About this task: An acceptable answer repeats exactly the line containing "Table 4. Summary" and all lines that follow it in the listing below, and it includes no pictures.

Given material:

★ ★ ★ ★

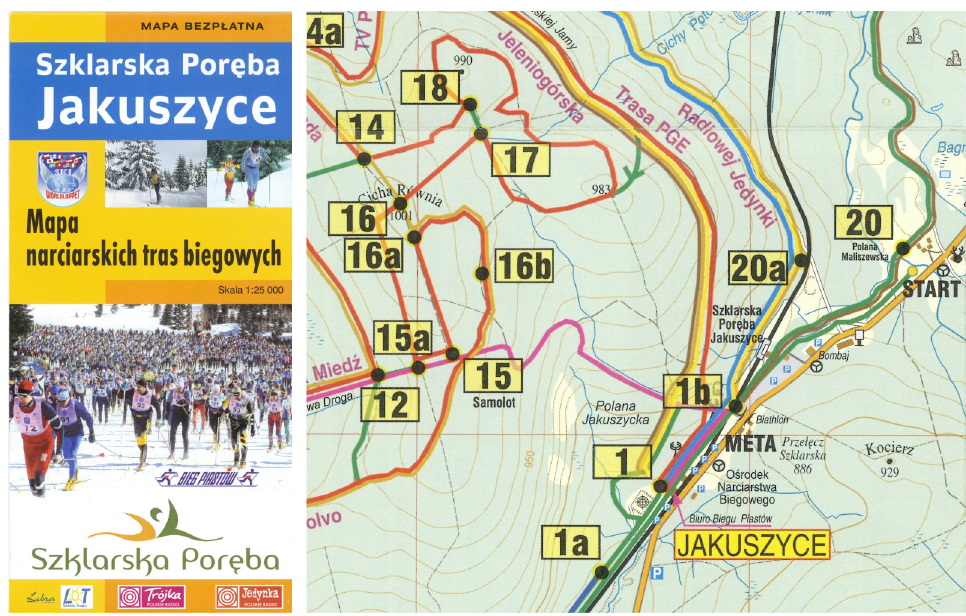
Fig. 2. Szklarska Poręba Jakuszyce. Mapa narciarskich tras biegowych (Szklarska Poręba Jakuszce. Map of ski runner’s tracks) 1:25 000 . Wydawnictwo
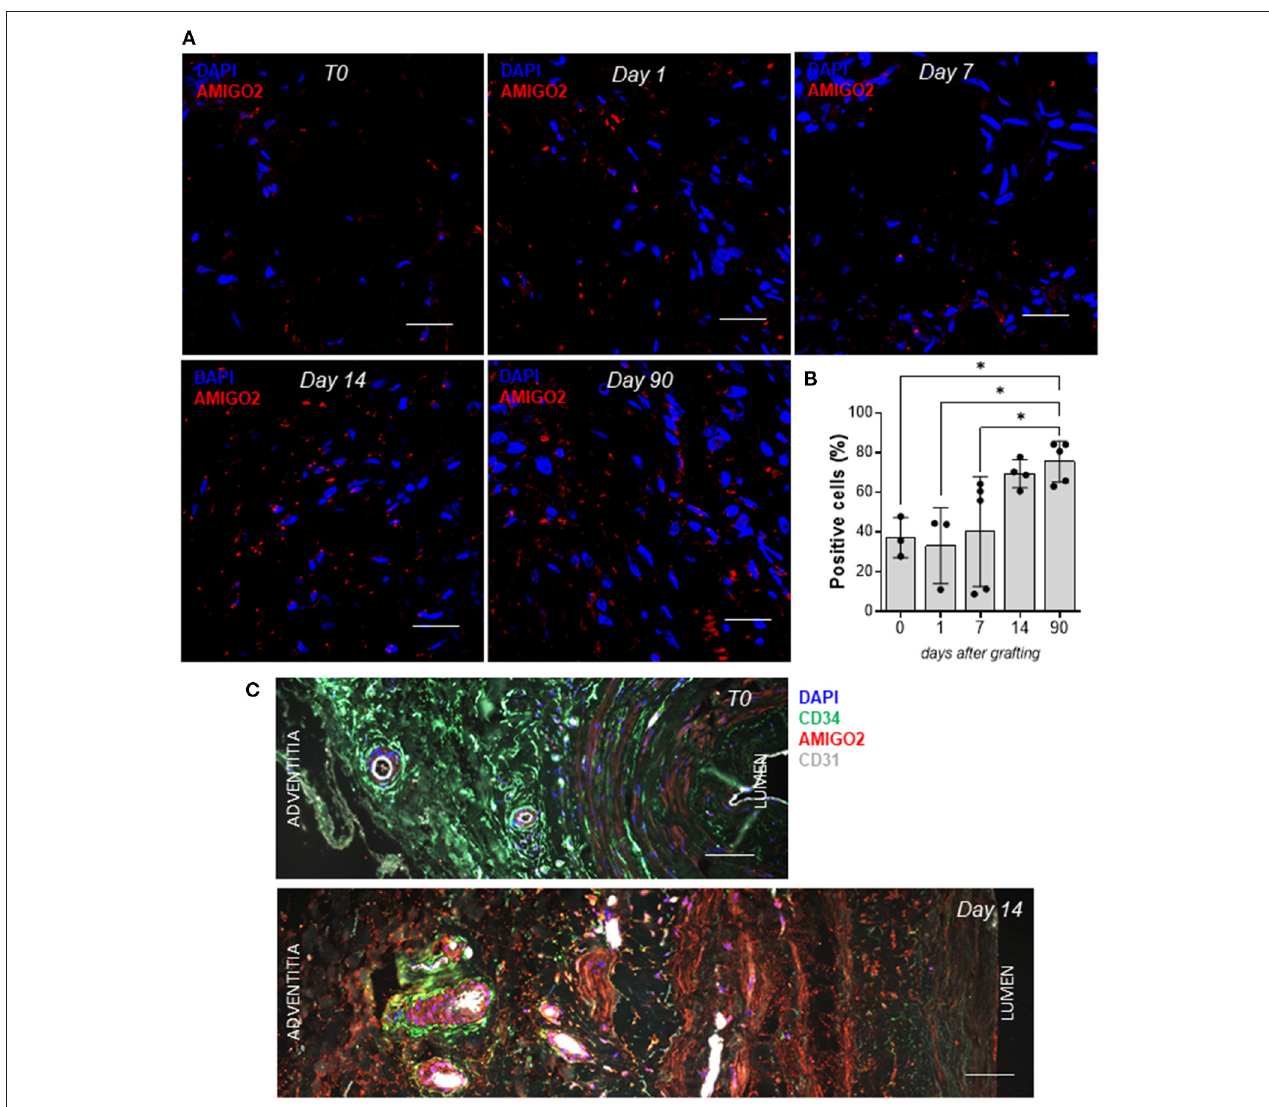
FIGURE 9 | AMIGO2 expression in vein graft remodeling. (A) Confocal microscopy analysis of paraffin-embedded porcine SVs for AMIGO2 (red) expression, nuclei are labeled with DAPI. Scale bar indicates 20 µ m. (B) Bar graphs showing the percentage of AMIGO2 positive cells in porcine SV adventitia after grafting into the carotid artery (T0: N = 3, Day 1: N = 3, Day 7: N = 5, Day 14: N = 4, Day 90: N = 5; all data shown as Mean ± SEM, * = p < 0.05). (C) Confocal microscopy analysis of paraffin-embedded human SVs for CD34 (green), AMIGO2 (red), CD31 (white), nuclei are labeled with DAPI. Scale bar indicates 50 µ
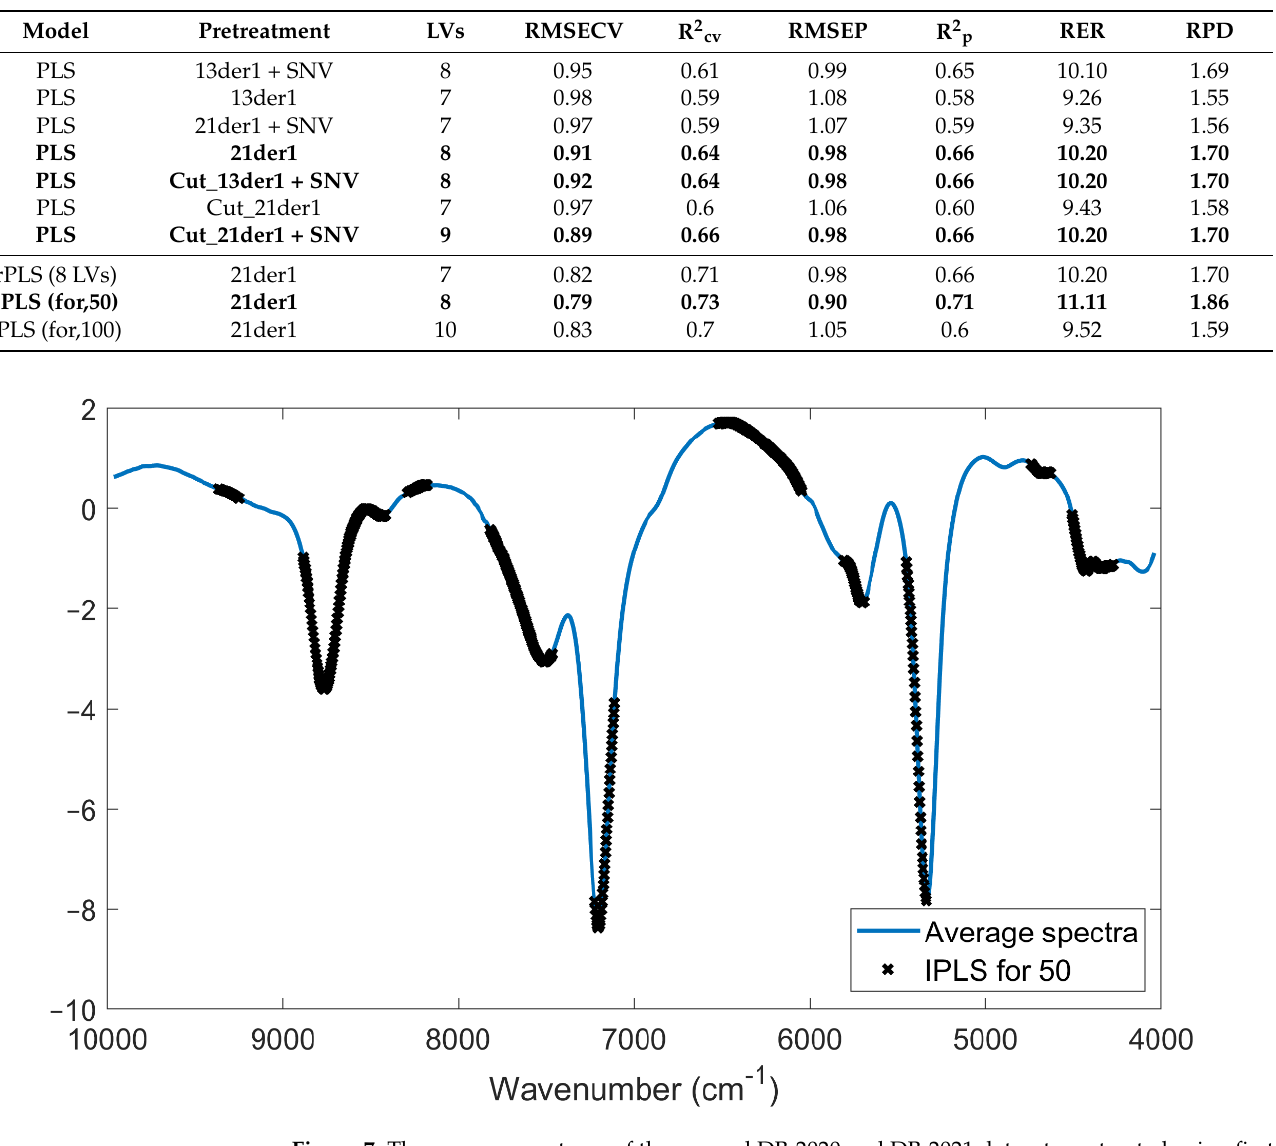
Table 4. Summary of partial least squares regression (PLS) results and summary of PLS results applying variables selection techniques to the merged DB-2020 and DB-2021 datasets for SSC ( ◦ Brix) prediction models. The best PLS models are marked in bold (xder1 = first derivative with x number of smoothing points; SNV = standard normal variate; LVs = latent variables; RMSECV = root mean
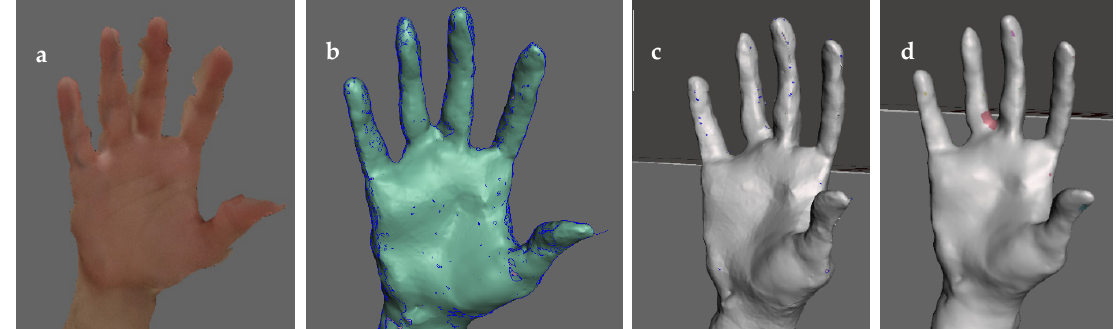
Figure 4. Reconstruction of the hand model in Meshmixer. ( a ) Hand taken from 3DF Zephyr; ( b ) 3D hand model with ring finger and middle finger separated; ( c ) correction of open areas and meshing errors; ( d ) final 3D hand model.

★ ★ ★ ★

Output of the task:
Table 4. Summary of partial least squares regression (PLS) results and summary of PLS results applying variables selection techniques to the merged DB-2020 and DB-2021 datasets for SSC ( ◦ Brix) prediction models. The best PLS models are marked in bold (xder1 = first derivative with x number of smoothing points; SNV = standard normal variate; LVs = latent variables; RMSECV = root mean
Figure 4. Reconstruction of the hand model in Meshmixer. ( a ) Hand taken from 3DF Zephyr; ( b ) 3D hand model with ring finger and middle finger separated; ( c ) correction of open areas and meshing errors; ( d ) final 3D hand model.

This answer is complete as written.